After 22 years with the Edgartown Police Department, officer Stephanie Immelt has chosen to retire, Chief Bruce McNamee told the select board on Monday.
Ms. Immelt was at one point one of only three female police officers on the entire Island, and the only female officer in her department. She is currently one of two female officers in the Edgartown police department.
Originally a student of sociology, Ms. Immelt first joined the force as a part-time officer in West Tisbury under former chief Beth Toomey, gradually working her way up to full time. She was perhaps best known for her work as the school resource officer in the Edgartown school, greeting students at carpool each morning.
“A lot of the calls that we get are of a social side, of needing help within families and being empathetic and understanding both sides,” she told the Gazette in a 2018 article. “To go into police work, you have to be interested in people and what makes them tick.”
Town administrator James Hagerty passed on his thanks to Ms. Immelt and to the department as a whole.
“As a parent, I drop my kids off at school every day, and rain, sleet or shine you see an officer and a teacher there to greet them,” Mr. Hagerty said. “I know it means a lot to the parents that they’re there.”
Officer Gary Kovack will replace Ms. Immelt at the Edgartown School, Chief McNamee said.
In a separate vote, the select board approved Chief McNamee’s request to move the District Attorney’s office on-Island from the courthouse to the police headquarters.

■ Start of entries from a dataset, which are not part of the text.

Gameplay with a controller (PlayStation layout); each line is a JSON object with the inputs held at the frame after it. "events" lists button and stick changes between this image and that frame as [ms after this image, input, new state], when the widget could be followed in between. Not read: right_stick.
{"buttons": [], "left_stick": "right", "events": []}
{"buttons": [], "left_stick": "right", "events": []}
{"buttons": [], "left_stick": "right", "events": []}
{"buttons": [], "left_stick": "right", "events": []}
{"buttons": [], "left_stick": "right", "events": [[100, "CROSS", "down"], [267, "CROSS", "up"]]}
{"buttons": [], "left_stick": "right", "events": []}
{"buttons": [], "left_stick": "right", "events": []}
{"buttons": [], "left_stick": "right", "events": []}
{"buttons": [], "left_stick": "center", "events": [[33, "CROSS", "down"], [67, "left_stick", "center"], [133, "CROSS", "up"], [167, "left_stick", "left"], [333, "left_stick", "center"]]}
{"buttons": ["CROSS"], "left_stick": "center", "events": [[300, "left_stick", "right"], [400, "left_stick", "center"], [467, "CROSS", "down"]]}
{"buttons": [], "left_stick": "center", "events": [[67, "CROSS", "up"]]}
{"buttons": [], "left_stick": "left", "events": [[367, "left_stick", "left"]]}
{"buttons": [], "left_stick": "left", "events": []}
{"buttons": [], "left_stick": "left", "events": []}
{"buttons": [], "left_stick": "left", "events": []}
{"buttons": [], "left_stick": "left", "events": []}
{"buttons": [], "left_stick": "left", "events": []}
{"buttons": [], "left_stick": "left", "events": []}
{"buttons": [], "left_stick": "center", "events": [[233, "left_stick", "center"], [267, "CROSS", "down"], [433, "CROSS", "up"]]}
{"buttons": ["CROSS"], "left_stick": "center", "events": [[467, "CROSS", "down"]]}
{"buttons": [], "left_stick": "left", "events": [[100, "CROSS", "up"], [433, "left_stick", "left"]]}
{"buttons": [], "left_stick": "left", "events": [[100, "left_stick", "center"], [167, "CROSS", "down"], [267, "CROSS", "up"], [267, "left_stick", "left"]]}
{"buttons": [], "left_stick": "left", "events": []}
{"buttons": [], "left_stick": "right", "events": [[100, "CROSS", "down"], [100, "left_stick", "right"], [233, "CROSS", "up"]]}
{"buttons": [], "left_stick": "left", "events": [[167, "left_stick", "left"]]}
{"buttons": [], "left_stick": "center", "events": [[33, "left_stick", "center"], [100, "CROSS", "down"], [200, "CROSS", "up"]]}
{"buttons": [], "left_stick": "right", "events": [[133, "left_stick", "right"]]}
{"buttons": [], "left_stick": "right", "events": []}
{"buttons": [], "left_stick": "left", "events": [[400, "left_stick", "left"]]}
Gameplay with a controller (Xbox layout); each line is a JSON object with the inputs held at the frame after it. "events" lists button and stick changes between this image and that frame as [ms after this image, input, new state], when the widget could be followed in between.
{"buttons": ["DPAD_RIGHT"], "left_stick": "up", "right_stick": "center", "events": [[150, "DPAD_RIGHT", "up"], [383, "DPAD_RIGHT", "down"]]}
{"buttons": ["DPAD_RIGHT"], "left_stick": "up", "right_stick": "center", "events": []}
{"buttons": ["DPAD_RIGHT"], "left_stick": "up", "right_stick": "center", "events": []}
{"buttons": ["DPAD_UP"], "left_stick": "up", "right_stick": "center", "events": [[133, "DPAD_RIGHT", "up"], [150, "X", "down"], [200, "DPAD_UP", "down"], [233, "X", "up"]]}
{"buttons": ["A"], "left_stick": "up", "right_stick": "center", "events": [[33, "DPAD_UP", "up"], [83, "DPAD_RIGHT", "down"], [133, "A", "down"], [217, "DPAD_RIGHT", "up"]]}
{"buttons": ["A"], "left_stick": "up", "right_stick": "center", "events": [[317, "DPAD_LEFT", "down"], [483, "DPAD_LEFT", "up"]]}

“When I say it was a closet, that’s not hyperbole — they literally worked out of a closet,” Chief McNamee said. “I think this arrangement will really help the police and the DA’s office across the Cape and Islands work together going forward.”
In other business, the Edgartown select board voted to expand the commercial oyster season on Sengekontacket Pond. The new season will take place from Feb. 1 to May 1, with shellfishing hours from 7 a.m. to 4 p.m. Monday through Friday.
“This is a good opportunity to expand the shellfish season into the winter,” shellfish constable Robert Morrison said in his presentation, adding that the expanded season will be a boon to commercial farmers and to conservationists looking to lower nitrogen levels in the pond.
The decision passed unanimously.
“Hopefully the weather stays the way it has been,” select board chair Margaret Serpa said.